È per questo motivo che fra i sottosegretari del governo ci sono alcune figure che sono legatissime a esponenti politici di primo piano, del Pdl oppure del Pd. La politica non poteva accettare che ministeri e ambiti d'intervento molto delicati (il welfare o l'economia, per esempio) fossero completamente commissariati da tecnici "puri". Se quest'operazione di "profilassi elettorale" dei partiti avesse luogo al momento della formazione del governo, punto e basta, sarebbe tollerabile. Invece è molto probabile che in Parlamento i rubinetti del consenso si aprano e chiudano con una certa spregiudicatezza. Sulla crisi italiana, i partiti hanno le idee chiare: non vogliono che il Paese ne sia travolto, ma soprattutto non vogliono esserne travolti loro. Guardando alla "grande coalizione" di cristiano democratici e socialdemocratici tedeschi, è abbastanza chiaro cosa ci si può e cosa non ci si può aspettare da governi sostenuti assieme dalla destra e dalla sinistra. La grande coalizione aumentò le tasse: nel gennaio 2007 ritoccò l'Iva di tre punti percentuali. Estese gli ammortizzatori sociali, alzando contemporaneamente l'età pensionabile da 65 a 67 anni di età. Riformò la tassazione sulle imprese. In politica estera, riannodò i fili del dialogo con gli Stati Uniti, dopo le pesanti polemiche sulla guerra in Iraq. Nel complesso, si tratta di misure che possiamo attenderci anche dal governo italiano.
Un innalzamento dell'età di pensionamento è inevitabile, in società che invecchiano come le nostre. L'inasprimento della pressione fiscale, più che per far tornare i conti (quanta spesa pubblica inutile si potrebbe tagliare?), obbedisce a una logica strettamente politica.
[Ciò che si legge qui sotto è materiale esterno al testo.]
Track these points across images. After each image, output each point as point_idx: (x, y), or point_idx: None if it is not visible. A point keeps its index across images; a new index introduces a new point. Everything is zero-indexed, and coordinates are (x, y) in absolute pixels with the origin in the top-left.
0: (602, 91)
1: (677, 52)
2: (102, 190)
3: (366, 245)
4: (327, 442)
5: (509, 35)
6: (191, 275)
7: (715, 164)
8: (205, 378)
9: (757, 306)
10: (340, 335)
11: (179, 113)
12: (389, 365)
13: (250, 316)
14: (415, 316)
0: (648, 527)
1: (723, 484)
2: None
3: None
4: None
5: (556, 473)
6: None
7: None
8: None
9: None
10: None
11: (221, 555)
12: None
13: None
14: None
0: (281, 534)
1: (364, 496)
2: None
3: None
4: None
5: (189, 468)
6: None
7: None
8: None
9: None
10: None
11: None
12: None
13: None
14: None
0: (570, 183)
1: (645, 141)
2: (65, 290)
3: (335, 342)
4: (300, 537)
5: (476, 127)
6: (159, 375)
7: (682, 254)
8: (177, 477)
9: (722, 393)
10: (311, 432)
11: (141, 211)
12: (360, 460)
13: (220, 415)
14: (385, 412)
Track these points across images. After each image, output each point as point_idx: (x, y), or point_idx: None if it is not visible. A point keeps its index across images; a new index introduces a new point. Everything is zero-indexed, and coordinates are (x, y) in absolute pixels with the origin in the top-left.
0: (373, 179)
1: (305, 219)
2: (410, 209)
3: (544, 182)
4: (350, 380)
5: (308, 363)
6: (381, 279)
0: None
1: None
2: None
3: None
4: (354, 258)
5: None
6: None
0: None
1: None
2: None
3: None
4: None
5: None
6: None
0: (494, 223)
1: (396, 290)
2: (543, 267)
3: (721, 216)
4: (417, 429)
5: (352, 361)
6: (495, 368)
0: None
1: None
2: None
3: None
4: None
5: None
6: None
È più facile, per partiti politici che si trovano "a stare insieme" per un giro di valzer, "ripartire" il malumore per tasse più alte, soprattutto se come l'Iva colpiscono in modo uniforme i loro elettori, anziché scontentare, riducendo la spesa, gruppi che vivono di denaro pubblico e votano per l'uno o per l'altro. Nel rapporto con gli altri Paesi, anche noi ci attendiamo da Monti qualcosa di analogo, che in parte ha già fatto: dando al governo italiano un volto riconosciuto e credibile innanzi all'Europa e al mondo. Sul fronte delle riforme "strutturali", il bilancio dell'esperienza tedesca è poco esaltante. La grande coalizione non riuscì a realizzare una riforma della sanità pure auspicata da più parti, e che a tutt'oggi resta nell'agenda del governo tedesco. I governi supportati da forze politiche destinate a scontrarsi alle elezioni successive tendono a prendere decisioni di breve periodo, evitando di imbarcarsi in riforme ambiziose per la più banale e comprensibile delle ragioni: non scontentare coloro che dovranno premiare questo o quel partito. Oggi all'Italia servirebbe una Thatcher - ma si può essere thatcheriani senza scontentare nessuno?